Missouri State Auditor Susan Montee said the losses from the collapse of a Martinsburg grain business would have been substantially less had state regulators done a better job of following their own examination standards two years ago.
"They should have been checking cancelled checks against the sales slips and they weren't,” Montee said.
Montee's audit said grain regulators in the Department of Agriculture could have spotted problems with the Gieseker Grain Dealership as early as September of 2008, simply by verifying the financial information supplied by Cathy Gieseker, who is now doing time for fraud.
"And what we found is had they uncovered this, which they could have done using their own procedures, the losses would have been about eleven million dollars less,” Montee said.
Authorities said Gieseker used a ponzi scheme to attract business, ultimately bilking 180 farmers out of more than $27 million.
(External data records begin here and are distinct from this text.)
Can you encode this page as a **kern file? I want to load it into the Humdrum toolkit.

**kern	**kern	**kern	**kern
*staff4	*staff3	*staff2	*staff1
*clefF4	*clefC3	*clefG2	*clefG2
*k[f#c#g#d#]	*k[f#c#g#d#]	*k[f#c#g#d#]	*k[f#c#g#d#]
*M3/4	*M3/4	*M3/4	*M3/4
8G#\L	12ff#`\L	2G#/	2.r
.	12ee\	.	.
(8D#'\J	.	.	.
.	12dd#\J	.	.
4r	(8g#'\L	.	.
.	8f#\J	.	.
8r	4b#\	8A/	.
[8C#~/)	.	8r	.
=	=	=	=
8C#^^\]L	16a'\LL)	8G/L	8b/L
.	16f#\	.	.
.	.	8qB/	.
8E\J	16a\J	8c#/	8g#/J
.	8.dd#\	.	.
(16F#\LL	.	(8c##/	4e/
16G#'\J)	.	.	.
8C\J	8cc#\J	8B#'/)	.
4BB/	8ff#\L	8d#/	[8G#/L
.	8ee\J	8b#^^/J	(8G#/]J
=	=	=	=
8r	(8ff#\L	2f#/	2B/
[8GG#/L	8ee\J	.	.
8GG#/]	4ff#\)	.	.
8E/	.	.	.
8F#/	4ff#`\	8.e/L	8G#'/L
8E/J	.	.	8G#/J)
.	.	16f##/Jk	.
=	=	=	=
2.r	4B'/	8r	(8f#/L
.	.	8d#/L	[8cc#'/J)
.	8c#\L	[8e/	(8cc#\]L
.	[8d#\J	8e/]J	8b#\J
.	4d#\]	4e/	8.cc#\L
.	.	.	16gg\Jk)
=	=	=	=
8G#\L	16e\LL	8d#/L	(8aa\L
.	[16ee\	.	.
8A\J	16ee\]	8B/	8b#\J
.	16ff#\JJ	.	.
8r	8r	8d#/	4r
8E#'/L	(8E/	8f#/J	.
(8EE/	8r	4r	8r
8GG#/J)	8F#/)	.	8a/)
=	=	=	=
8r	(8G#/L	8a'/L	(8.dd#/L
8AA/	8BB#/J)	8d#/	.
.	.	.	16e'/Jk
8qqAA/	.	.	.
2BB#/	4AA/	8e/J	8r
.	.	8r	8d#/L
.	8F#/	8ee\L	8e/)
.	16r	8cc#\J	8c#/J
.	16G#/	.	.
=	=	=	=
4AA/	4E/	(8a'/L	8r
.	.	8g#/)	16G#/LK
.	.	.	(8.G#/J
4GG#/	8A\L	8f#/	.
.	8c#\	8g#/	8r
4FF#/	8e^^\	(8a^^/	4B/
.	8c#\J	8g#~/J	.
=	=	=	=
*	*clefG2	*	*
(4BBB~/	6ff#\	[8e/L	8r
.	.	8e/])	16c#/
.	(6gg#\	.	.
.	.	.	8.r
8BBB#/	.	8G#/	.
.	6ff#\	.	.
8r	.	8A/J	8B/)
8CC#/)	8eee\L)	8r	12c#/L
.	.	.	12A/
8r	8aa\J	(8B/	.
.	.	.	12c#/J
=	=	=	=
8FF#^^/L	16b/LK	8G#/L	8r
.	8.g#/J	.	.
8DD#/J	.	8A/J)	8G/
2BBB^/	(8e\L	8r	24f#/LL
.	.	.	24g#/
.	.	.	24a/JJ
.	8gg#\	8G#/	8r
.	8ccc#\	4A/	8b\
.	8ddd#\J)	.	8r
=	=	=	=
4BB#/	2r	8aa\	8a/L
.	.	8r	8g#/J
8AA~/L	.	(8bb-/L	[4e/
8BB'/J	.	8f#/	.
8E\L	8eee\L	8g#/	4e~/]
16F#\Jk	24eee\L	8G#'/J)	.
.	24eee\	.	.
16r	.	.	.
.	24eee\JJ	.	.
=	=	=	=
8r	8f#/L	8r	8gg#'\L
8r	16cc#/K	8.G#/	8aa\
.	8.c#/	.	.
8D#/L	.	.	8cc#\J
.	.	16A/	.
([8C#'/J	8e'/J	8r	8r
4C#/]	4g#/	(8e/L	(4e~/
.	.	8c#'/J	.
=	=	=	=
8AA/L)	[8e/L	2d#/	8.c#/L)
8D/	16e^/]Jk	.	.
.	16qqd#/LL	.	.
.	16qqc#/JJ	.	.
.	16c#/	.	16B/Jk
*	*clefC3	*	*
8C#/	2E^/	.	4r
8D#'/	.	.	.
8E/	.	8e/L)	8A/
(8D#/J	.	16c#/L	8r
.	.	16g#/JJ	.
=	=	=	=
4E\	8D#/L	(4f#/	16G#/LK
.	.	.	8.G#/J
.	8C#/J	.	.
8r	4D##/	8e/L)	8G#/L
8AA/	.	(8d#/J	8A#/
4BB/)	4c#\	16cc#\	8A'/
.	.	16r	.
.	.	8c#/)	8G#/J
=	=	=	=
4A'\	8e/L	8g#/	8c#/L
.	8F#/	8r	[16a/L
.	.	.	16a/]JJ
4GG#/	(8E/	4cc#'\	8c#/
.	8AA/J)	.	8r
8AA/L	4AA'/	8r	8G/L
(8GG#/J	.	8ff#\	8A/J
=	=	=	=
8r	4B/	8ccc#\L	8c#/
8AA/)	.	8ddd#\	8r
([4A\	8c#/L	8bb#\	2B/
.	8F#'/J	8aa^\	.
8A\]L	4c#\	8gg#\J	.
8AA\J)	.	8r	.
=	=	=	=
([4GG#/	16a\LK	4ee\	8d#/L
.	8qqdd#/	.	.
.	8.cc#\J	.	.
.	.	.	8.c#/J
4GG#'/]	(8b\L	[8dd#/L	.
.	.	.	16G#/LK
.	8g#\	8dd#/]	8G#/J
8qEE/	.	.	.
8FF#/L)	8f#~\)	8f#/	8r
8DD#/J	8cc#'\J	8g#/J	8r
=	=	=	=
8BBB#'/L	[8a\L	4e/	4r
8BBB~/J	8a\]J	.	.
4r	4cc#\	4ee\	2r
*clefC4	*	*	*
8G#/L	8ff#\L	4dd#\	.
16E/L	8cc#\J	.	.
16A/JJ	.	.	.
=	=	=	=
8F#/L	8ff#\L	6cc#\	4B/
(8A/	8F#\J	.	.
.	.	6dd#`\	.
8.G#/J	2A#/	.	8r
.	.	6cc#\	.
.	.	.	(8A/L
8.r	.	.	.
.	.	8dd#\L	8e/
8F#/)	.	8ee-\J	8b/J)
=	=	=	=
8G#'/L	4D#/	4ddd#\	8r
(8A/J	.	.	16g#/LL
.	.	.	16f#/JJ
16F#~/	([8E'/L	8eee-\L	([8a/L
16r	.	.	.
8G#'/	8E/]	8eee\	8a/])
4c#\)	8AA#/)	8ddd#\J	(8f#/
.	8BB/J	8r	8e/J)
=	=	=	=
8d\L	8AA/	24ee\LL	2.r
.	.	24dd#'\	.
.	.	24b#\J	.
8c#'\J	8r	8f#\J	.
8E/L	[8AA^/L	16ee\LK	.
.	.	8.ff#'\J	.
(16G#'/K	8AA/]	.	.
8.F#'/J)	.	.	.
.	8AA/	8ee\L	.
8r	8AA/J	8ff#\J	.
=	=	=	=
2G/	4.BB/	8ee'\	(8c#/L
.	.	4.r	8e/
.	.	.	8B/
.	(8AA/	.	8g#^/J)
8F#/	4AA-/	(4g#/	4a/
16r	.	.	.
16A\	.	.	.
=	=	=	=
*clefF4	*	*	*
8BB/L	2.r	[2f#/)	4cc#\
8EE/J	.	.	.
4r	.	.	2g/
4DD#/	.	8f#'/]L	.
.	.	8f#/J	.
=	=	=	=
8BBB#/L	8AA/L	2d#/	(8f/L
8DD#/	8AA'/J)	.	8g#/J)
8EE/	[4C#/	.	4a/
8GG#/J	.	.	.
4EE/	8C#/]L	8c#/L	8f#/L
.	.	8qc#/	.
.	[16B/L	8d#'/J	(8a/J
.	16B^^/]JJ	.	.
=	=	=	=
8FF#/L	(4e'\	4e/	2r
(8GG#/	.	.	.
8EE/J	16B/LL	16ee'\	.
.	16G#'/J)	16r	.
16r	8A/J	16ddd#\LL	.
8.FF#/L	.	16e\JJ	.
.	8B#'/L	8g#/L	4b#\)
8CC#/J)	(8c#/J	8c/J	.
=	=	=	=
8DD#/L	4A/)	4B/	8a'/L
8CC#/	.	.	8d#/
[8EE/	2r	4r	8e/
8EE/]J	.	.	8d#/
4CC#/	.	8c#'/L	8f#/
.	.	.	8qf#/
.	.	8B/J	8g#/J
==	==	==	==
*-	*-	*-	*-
"I think it's gone,” Cheated farmer Tim Lowrance said. “Lick your wounds and go on.”
Montee said a tradition of hand-shake deals and hands-off regulation allowed the fraud to continue much too long.
"The producers, themselves, need to be more aware of what's going on,” Montee said.
Montee said the Agriculture Department should increase the bonding requirements for dozens of Missouri grain dealers and look into the creation of an indemnity fund. In its formal response, the Agriculture Department concedes past shortcomings and points to new safeguards, including larger bonding requirements in some cases.
However, Montee said the changes instituted agriculture appears to have minimized the impact of two more grain dealership failures within the past year.
Last year, Agriculture Director Jon Hagler said assurity bonding is a delicate balance.
"On the one hand, the bonding is very low,” Hagler said. “On the other hand, if you raise that bond too high, then small warehousers go out of business and then you reduce competition and farmers are harmed that way."